__Problem statement__
Copy the material below word for word. Start with the line that contains "order: Cyatheales" and continue through the line that contains "genus: Plantago", including both of those lines.

__Supplied data__
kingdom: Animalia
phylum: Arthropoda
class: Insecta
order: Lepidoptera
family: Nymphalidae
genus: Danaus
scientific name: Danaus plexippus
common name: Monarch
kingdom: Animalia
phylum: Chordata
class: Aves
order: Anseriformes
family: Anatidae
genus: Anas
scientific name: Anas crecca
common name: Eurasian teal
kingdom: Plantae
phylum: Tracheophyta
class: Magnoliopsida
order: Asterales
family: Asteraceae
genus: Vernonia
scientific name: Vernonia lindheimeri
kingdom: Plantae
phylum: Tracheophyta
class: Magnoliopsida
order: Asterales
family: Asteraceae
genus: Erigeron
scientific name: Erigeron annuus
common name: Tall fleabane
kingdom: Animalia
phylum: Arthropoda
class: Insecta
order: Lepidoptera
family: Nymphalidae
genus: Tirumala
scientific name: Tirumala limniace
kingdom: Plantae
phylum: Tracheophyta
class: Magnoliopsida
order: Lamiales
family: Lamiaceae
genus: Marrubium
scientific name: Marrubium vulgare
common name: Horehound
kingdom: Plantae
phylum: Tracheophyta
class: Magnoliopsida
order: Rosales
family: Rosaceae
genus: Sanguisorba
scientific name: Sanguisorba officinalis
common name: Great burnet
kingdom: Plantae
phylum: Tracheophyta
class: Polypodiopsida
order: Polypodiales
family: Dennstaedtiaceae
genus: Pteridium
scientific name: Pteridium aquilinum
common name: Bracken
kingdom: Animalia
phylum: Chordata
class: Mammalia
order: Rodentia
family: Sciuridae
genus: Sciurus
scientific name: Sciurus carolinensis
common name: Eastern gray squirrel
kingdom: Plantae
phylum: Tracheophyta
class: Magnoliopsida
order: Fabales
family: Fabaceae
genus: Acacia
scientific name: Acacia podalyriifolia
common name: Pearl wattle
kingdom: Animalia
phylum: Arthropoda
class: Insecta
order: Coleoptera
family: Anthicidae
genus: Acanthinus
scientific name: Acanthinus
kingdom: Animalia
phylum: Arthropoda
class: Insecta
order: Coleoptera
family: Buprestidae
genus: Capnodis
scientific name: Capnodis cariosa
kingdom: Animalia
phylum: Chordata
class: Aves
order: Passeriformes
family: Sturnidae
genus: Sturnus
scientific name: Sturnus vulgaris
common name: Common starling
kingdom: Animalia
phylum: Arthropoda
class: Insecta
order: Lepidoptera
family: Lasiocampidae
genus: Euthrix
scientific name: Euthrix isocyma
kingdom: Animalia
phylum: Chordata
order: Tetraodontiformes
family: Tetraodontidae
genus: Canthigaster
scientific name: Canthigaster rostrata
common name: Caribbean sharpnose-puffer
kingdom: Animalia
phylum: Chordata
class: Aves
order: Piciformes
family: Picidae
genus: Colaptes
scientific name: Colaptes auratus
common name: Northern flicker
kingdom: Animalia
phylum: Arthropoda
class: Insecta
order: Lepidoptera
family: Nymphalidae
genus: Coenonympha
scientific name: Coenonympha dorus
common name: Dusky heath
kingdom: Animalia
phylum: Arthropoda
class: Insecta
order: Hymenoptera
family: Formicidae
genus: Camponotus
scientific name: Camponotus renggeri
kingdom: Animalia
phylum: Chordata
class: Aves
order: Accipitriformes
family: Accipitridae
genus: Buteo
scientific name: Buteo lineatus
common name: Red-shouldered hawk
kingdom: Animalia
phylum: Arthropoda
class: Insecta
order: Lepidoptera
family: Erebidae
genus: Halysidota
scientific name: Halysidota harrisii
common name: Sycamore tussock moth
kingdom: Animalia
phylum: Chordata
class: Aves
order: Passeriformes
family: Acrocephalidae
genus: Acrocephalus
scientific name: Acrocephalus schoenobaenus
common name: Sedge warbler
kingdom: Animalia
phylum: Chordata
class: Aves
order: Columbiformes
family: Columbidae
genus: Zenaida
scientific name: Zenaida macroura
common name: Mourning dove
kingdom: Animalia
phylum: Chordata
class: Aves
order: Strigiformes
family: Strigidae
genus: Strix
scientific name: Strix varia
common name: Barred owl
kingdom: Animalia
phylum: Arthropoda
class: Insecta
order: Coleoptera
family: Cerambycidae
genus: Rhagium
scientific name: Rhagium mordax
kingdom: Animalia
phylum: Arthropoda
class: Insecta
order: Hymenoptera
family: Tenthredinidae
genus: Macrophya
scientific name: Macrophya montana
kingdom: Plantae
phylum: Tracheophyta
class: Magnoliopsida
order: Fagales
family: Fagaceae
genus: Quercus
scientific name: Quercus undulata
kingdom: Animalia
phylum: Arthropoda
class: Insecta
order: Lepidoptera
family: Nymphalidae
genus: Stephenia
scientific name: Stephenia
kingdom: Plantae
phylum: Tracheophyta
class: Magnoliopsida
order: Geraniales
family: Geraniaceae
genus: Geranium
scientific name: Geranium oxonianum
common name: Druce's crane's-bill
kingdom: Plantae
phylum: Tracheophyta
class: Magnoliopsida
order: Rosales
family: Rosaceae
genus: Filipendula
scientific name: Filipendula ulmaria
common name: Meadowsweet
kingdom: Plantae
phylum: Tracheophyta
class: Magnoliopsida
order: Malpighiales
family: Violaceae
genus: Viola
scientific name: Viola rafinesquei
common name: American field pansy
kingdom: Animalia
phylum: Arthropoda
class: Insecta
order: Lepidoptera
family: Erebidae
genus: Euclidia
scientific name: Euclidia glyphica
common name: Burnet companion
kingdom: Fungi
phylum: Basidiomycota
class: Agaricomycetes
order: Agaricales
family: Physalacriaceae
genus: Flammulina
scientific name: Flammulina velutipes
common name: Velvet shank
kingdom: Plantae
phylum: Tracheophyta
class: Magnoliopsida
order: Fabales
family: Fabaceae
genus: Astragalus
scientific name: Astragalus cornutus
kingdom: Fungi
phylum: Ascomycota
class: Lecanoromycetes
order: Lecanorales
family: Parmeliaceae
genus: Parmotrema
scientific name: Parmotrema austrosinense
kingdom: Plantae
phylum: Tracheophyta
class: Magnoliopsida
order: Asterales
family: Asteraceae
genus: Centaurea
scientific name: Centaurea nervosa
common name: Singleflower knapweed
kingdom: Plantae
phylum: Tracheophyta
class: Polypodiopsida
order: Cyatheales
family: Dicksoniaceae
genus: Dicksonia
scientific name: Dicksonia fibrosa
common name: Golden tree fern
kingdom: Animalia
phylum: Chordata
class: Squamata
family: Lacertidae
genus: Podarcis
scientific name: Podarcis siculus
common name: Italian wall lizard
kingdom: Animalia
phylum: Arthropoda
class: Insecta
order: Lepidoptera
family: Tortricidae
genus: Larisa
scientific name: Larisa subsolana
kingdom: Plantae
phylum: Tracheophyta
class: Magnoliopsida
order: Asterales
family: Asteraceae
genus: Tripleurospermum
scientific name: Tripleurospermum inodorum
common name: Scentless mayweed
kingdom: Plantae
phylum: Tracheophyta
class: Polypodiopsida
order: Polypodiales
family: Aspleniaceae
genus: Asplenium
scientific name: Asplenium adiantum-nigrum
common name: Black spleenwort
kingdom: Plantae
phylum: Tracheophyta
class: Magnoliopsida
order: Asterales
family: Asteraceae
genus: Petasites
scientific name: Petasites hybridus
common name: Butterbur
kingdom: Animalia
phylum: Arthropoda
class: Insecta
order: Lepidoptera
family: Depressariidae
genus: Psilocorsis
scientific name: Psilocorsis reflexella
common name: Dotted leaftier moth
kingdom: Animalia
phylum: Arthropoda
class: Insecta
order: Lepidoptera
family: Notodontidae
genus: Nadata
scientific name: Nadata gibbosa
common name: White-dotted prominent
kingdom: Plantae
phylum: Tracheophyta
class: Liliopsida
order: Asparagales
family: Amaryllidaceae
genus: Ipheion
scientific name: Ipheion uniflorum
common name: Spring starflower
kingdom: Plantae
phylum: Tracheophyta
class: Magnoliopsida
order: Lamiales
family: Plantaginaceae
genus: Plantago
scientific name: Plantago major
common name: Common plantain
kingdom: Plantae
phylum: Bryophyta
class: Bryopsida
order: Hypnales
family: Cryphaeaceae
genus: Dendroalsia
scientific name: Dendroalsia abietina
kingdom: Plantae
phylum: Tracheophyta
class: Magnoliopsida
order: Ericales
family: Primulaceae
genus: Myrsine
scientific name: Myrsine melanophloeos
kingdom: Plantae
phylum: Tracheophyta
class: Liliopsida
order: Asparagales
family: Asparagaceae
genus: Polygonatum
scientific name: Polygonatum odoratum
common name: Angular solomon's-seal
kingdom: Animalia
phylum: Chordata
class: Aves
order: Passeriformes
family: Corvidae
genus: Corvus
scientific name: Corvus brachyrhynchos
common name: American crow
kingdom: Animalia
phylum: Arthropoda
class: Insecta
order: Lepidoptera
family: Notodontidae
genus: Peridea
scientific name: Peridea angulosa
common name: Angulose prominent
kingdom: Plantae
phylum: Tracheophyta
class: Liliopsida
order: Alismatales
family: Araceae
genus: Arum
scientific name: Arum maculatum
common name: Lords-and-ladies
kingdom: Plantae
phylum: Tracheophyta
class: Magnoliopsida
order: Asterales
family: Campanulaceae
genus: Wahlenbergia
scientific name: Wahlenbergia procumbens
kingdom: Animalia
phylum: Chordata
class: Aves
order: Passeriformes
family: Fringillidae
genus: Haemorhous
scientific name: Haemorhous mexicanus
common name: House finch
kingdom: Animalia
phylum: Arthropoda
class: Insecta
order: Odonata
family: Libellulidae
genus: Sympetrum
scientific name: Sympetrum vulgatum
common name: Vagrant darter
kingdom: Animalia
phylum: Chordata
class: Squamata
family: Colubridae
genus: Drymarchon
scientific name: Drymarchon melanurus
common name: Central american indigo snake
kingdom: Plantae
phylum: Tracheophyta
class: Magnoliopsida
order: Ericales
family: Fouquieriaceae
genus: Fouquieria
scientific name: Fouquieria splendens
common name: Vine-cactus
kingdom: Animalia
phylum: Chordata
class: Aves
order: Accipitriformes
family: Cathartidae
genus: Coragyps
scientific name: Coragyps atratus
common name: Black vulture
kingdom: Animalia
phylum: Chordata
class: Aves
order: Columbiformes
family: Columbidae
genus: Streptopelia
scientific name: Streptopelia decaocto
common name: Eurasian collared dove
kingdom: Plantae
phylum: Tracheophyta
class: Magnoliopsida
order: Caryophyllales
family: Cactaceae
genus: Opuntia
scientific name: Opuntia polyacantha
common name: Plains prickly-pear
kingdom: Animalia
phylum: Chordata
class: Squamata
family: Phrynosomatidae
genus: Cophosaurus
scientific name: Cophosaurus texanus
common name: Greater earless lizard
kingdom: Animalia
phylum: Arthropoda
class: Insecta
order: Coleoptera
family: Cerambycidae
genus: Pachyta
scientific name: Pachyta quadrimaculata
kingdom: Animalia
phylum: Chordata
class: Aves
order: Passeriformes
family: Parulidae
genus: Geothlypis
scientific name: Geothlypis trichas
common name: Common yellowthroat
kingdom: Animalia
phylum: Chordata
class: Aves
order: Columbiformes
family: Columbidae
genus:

__Finished answer__
order: Cyatheales
family: Dicksoniaceae
genus: Dicksonia
scientific name: Dicksonia fibrosa
common name: Golden tree fern
kingdom: Animalia
phylum: Chordata
class: Squamata
family: Lacertidae
genus: Podarcis
scientific name: Podarcis siculus
common name: Italian wall lizard
kingdom: Animalia
phylum: Arthropoda
class: Insecta
order: Lepidoptera
family: Tortricidae
genus: Larisa
scientific name: Larisa subsolana
kingdom: Plantae
phylum: Tracheophyta
class: Magnoliopsida
order: Asterales
family: Asteraceae
genus: Tripleurospermum
scientific name: Tripleurospermum inodorum
common name: Scentless mayweed
kingdom: Plantae
phylum: Tracheophyta
class: Polypodiopsida
order: Polypodiales
family: Aspleniaceae
genus: Asplenium
scientific name: Asplenium adiantum-nigrum
common name: Black spleenwort
kingdom: Plantae
phylum: Tracheophyta
class: Magnoliopsida
order: Asterales
family: Asteraceae
genus: Petasites
scientific name: Petasites hybridus
common name: Butterbur
kingdom: Animalia
phylum: Arthropoda
class: Insecta
order: Lepidoptera
family: Depressariidae
genus: Psilocorsis
scientific name: Psilocorsis reflexella
common name: Dotted leaftier moth
kingdom: Animalia
phylum: Arthropoda
class: Insecta
order: Lepidoptera
family: Notodontidae
genus: Nadata
scientific name: Nadata gibbosa
common name: White-dotted prominent
kingdom: Plantae
phylum: Tracheophyta
class: Liliopsida
order: Asparagales
family: Amaryllidaceae
genus: Ipheion
scientific name: Ipheion uniflorum
common name: Spring starflower
kingdom: Plantae
phylum: Tracheophyta
class: Magnoliopsida
order: Lamiales
family: Plantaginaceae
genus: Plantago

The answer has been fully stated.